The phrases river of time and timestream allow us to conceive of the abstract 4th physical dimension in a way that our minds can grasp. Happenings float along with the current, show themselves briefly before our eyes in the present, and drift downstream into the past. Or, we are passengers carried on the flow from past to future, clinging to the present as our vessel. Either way, this image contains unknowables which only amplify time’s mysteries. Is time the water that makes up the river, or is it the force that drives its currents? What does the river of time empty into, and what is it fed by? Where can time’s branching tributaries take us?

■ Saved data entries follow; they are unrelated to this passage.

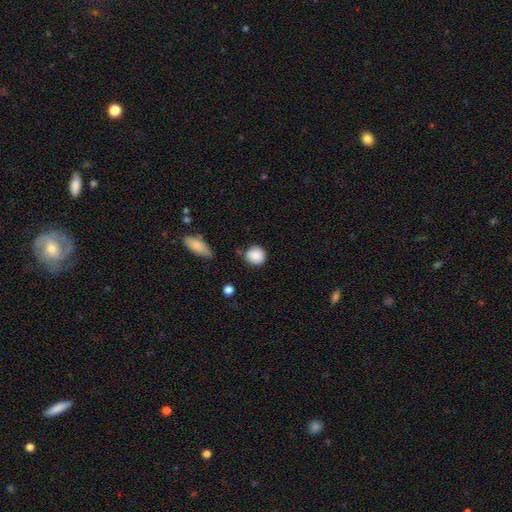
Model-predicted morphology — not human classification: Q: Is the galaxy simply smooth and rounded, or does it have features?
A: smooth — 88%.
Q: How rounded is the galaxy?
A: round — 87%.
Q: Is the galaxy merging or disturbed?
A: none — 77%.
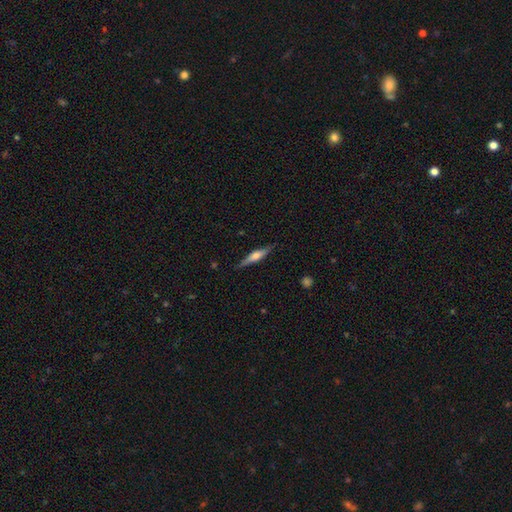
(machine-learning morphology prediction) Smooth or featured: featured or disk — 61% (smooth — 33%)
Edge-on disk: yes — 97% (no — 3%)
Edge-on bulge: rounded — 78% (boxy — 16%)
Merging: none — 87% (minor disturbance — 10%)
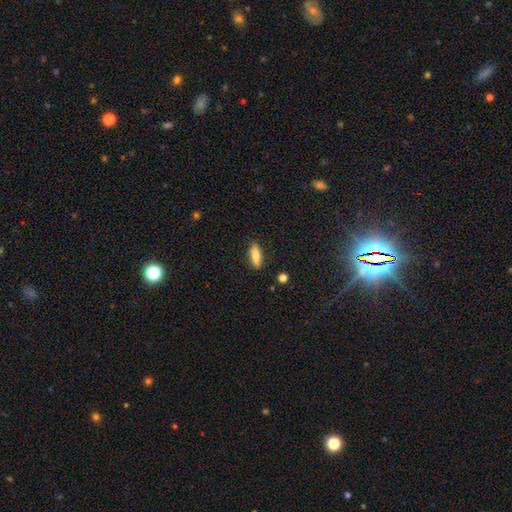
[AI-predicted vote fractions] A smooth galaxy with no disk features (77%) that is in between round and cigar-shaped (58%).

Vote fractions:
- Smooth or featured? smooth: 77% / featured or disk: 16% / star or artifact: 7%
- How rounded? in between: 58% / cigar-shaped: 40% / round: 3%
- Merging? none: 85% / minor disturbance: 12% / major disturbance: 2% / merger: 2%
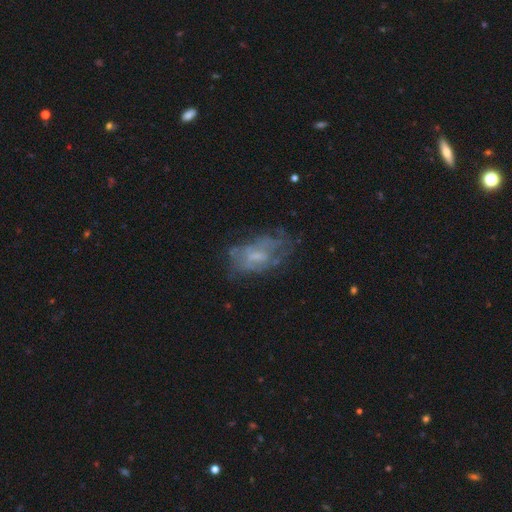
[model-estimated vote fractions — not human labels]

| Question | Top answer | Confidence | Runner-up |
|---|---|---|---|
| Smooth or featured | featured or disk | 58% | smooth (29%) |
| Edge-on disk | no | 94% | yes (6%) |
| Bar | no | 65% | weak (30%) |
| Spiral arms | no | 59% | yes (41%) |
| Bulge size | small | 45% | moderate (29%) |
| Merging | none | 54% | minor disturbance (23%) |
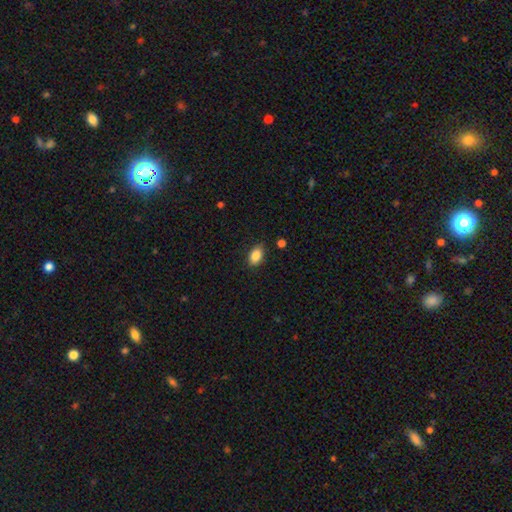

Seeking: your poetry, sound poetry, and video poetry on the topics of time and temporariness, rivers and their significance to personal histories, memory, change and constancy, the human body of water, and liquid futures.

Bleeding out your days
In the river of time
Stand brave
Time moves both ways
– Joanna Newsom

Alasdair Rees
Alasdair Rees lives in Saskatoon where he teaches French at the University of Saskatchewan. From 2019 to 2020, he served as Saskatchewan’s first Youth Poet Laureate. His writing has been longlisted for the Pacific Spirit Poetry Prize and the Grouse Grind Lit Prize, and has been published by Moebius, Ancrages, GUTS, and Urbania. Poems selected by Alasdair while he was the poetry editor of Grain magazine went on to win a Pushcart Prize and be named as a finalist for a National Magazine Award. His work has been broadcast nationally on Radio-Canada and featured at Caraquet’s Festival Acadien de la Poésie, Edmonton’s The Works Festival, Montreal’s Journée du poème à porter, and OutSaskatoon’s Winter Pride Festival. 2021 saw the release of Alasdair’s debut, a collection of poems titled Mon écologie, which appeared in June, and FR: Arts et Culture, a first-of-its-kind publication on french-speaking artists outside of Quebec co-edited by Alasdair and published by AGAVF, which was launched in September. He is currently working on his sophomore book with the support of the Canada Council for the Arts.